The Catholic Church Early Church Fathers
You are Peter [rock], and on this rock I will build my church (Mat 16:18)
Site Index North Forest

The Catholic Church

John Shepard

Nov 12, 2002


Early Church Fathers


Read it now - | Table of Contents  | North Forest

Purpose

To show what the Early Church Fathers in the first generation after the apostles had to say that supports the claims of the Catholic Church.

The New Testament Church


Summary

Protestants typically claim that key Catholic doctrines such as the Eucharist, the priesthood, the development of doctrine, the importance of tradition, and the papacy have no support from the Early Church Fathers. In this article I review writings written in the first generation after the New Testament -- from 99 A.D to 150 A.D. The essential points of these Catholic doctrines are already clear in these writings.

Clement to the Corinthians

Didache

Ignatius to the Smyrnaens

Ignatius to the Philadelphians

Ignatius to the Magnesians

Ignatius to the Trallians

Ignatius to the Ephesians

Ignatius to Polycarp

Justin Martyr -- First Apology

Irenaeus -- Against Heresies -- Book I

Irenaeus -- Against Heresies -- Book V

Note: I use the pronouns she and her to refer to the Catholic Church. This is the practice in the Catholic Catechism (the book of official Catholic doctrine and practice) and is helpful for clarity.


Early Church Fathers

Clement to the Corinthians

Clements First Epistle to the Corinthians - about 99 A.D.

Our apostles also knew, through our Lord Jesus Christ, and there would be strife on account of the office of the episcopate. For this reason, therefore, inasmuch as they had obtained a perfect fore-knowledge of this, they appointed those [ministers] already mentioned, and afterwards gave instructions, that when these should fall asleep, other approved men should succeed them in their ministry.

He is writing them about strife and division on their church. Indicates that there is to be a succession of leaders.

North Forest | Top of page


Didache

The Teaching of the Twelve Apostles - about 100 A.D.

At the church meeting you must confess your sins, and not approach prayer with a bad conscience.

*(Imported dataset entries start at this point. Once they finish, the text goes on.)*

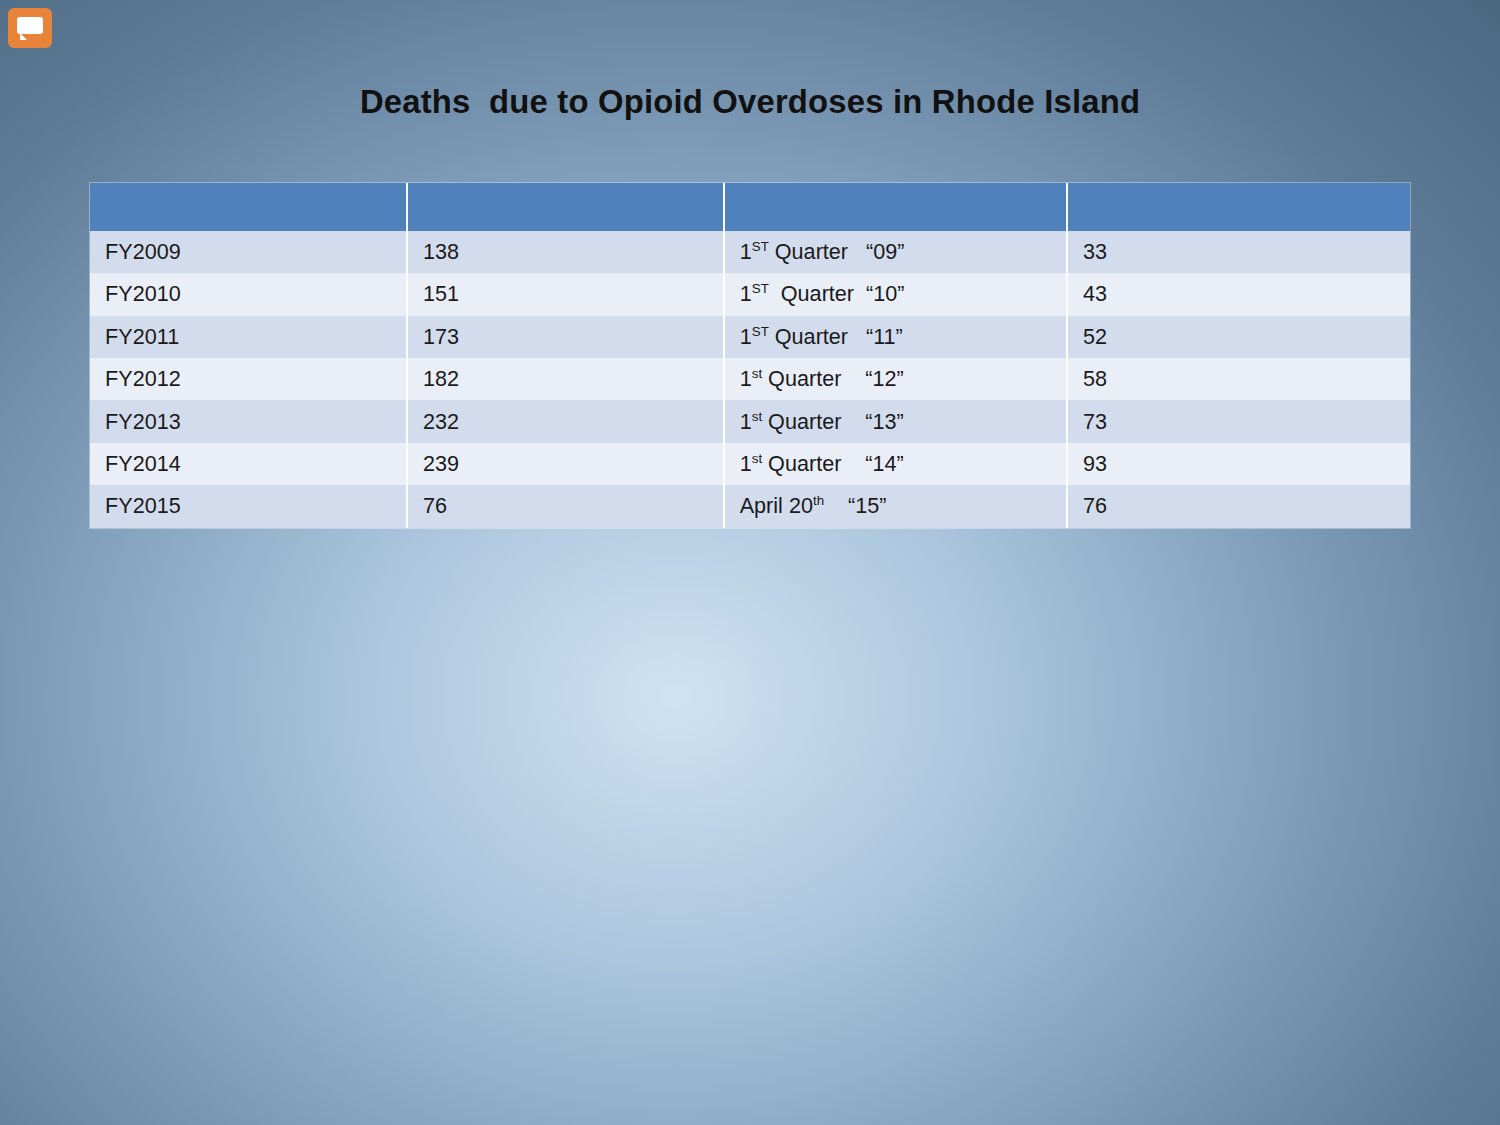Deaths due to Opioid Overdoses in Rhode Island
| FY2009 | 138 | 1 ST Quarter “09” | 33 |
| FY2010 | 151 | 1 ST Quarter “10” | 43 |
| FY2011 | 173 | 1 ST Quarter “11” | 52 |
| FY2012 | 182 | 1 st Quarter “12” | 58 |
| FY2013 | 232 | 1 st Quarter “13” | 73 |
| FY2014 | 239 | 1 st Quarter “14” | 93 |
| FY2015 | 76 | April 20 th “15” | 76 |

An important part of the church meeting was confession. This is different than in Protestantism.

Now about baptism:

This is how to baptize. Give public instruction on all these points, and then "baptize" in running water, "in the name of the Father and of the Son and of the Holy Spirit." If you do not have running water, baptize in some other. If you cannot in cold, then in warm. If you have neither, then pour water on the head three times in the name of the Father, Son, and Holy Spirit. Before the baptism, moreover, the one who baptizes and the one being baptized must fast, and any others who can. And you must tell the one being baptized to fast for one or two days beforehand.

Now about the Eucharist:

This is how to give thanks:

First in connection with the cup:

"We thank you, our Father, for the holy vine of David, your child, which you have revealed through Jesus, your child. To you be glory forever."

Then in connection with the piece [broken off the loaf]:

We thank you, our Father, for the life and knowledge which you have revealed through Jesus, your child. To you be glory forever.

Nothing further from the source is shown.